Nothing compares to joining a venerable marketer like Disney and, in a few months, being a pivotal player in an initiative that the studio's loyalists considered blasphemy.

Mary Beech, director of franchise management, Disney Consumer Products, Walt Disney Co.

Mary Beech had just such a tall order: Help pull together some of the Mouse House's most beloved, yet disparate, characters under a single banner called Princesses. Never mind that classic Cinderella had never before rubbed delicate elbows with the aquatic Ariel and exotic Jasmine.

Breaking apart a paradigm
"Traditionalists felt that somehow it would dilute the myth of the storytelling to group characters from different worlds," says Disney's consumer products chairman, Andy Mooney, who hired Ms. Beech. He assigned her the role of director of franchise management over Princesses and several other Walt Disney Co. properties. "We broke apart a paradigm," Mr. Mooney says.

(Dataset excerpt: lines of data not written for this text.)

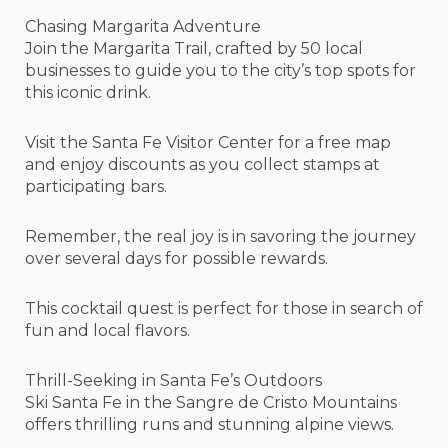
Chasing Margarita Adventure
Join the Margarita Trail, crafted by 50 local
businesses to guide you to the city’s top spots for
this iconic drink.
Visit the Santa Fe Visitor Center for a free map
and enjoy discounts as you collect stamps at
participating bars.
Remember, the real joy is in savoring the journey
over several days for possible rewards.
This cocktail quest is perfect for those in search of
fun and local flavors.
Thrill-Seeking in Santa Fe’s Outdoors
Ski Santa Fe in the Sangre de Cristo Mountains
offers thrilling runs and stunning alpine views.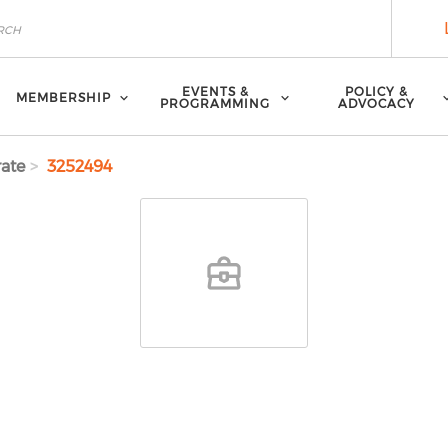
EVENTS &
POLICY &
MEMBERSHIP
PROGRAMMING
ADVOCACY
ate
3252494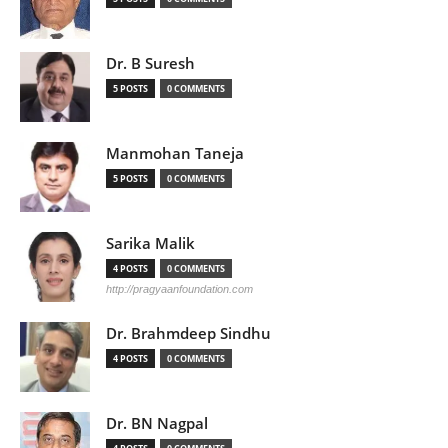
Dr. B Suresh
5 POSTS
0 COMMENTS
Manmohan Taneja
5 POSTS
0 COMMENTS
Sarika Malik
4 POSTS
0 COMMENTS
http://pragyaanfoundation.com
Dr. Brahmdeep Sindhu
4 POSTS
0 COMMENTS
Dr. BN Nagpal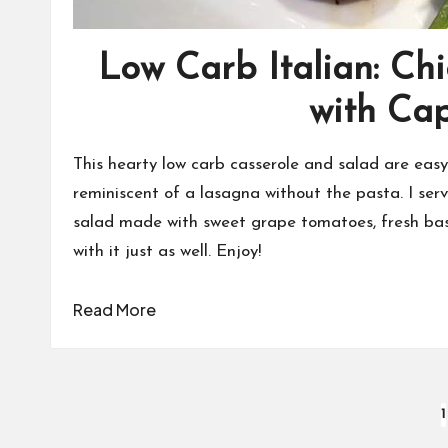
Low Carb Italian: Ch
with Ca
This hearty low carb casserole and salad are easy 
reminiscent of a lasagna without the pasta. I ser
salad made with sweet grape tomatoes, fresh basil
with it just as well. Enjoy!
Read More
Posts
1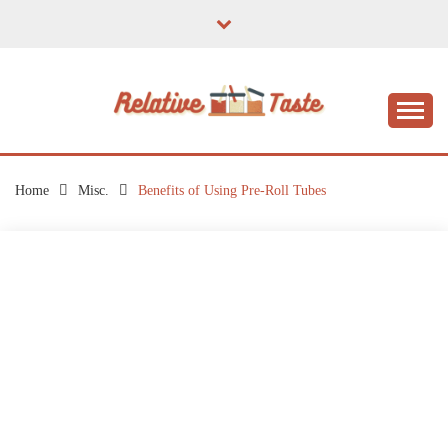
Skip
to
content
The Taste of Home Life
RELATIVE TASTE
Home
Misc.
Benefits of Using Pre-Roll Tubes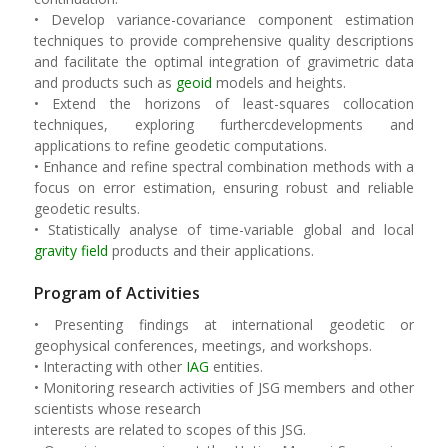
• Develop variance-covariance component estimation
techniques to provide comprehensive quality descriptions
and facilitate the optimal integration of gravimetric data
and products such as
geoid
models and heights.
• Extend the horizons of least-squares collocation
techniques, exploring furthercdevelopments and
applications to refine geodetic computations.
• Enhance and refine spectral combination methods with a
focus on error estimation, ensuring robust and reliable
geodetic results.
• Statistically analyse of time-variable global and local
gravity field
products and their applications.
Program of Activities
• Presenting findings at international geodetic or
geophysical conferences, meetings, and workshops.
• Interacting with other
IAG
entities.
• Monitoring research activities of JSG members and other
scientists whose research
interests are related to scopes of this JSG.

The result was swift. With Ms. Beech shepherding the brand from merchandise and theme parks to TV and live events, Princesses has grown from $100 million in sales during its debut year of 2000 to $1.4 billion in 2003. It's predicted to reach $2 billion this year. Both executives see plenty of future potential for what Mr. Mooney says has become "the definition of an evergreen property."

"We hit a hole in the market," says Ms. Beech, who recently gave birth to her first child, a daughter whose bedroom is predictably stuffed with Princesses paraphernalia. "This is more than just a toy or one character. It's a stage in little girls' lives."

Ms. Beech was part of a team that Mr. Mooney assembled about four years ago to take the Disney division from being deal-oriented to product- and retail-oriented. He wanted to focus heavily on brands, and believed Ms. Beech's experience at Ralph Lauren and Ann Taylor made her ideal for the task.

An unconventional route
Never mind that she came to Disney through a somewhat unconventional route. Ms. Beech had read a newspaper story about Mr. Mooney that made her want to work for him. That happily coincided with a planned move from New York to Southern California so that her husband could go to graduate school at UCLA.

As an executive, the 32-year-old Ms. Beech is "creative, direct and thoughtful," Mr. Mooney says, adding that for the Princesses line, she's been "the glue across categories. She makes sure that everything is consistent."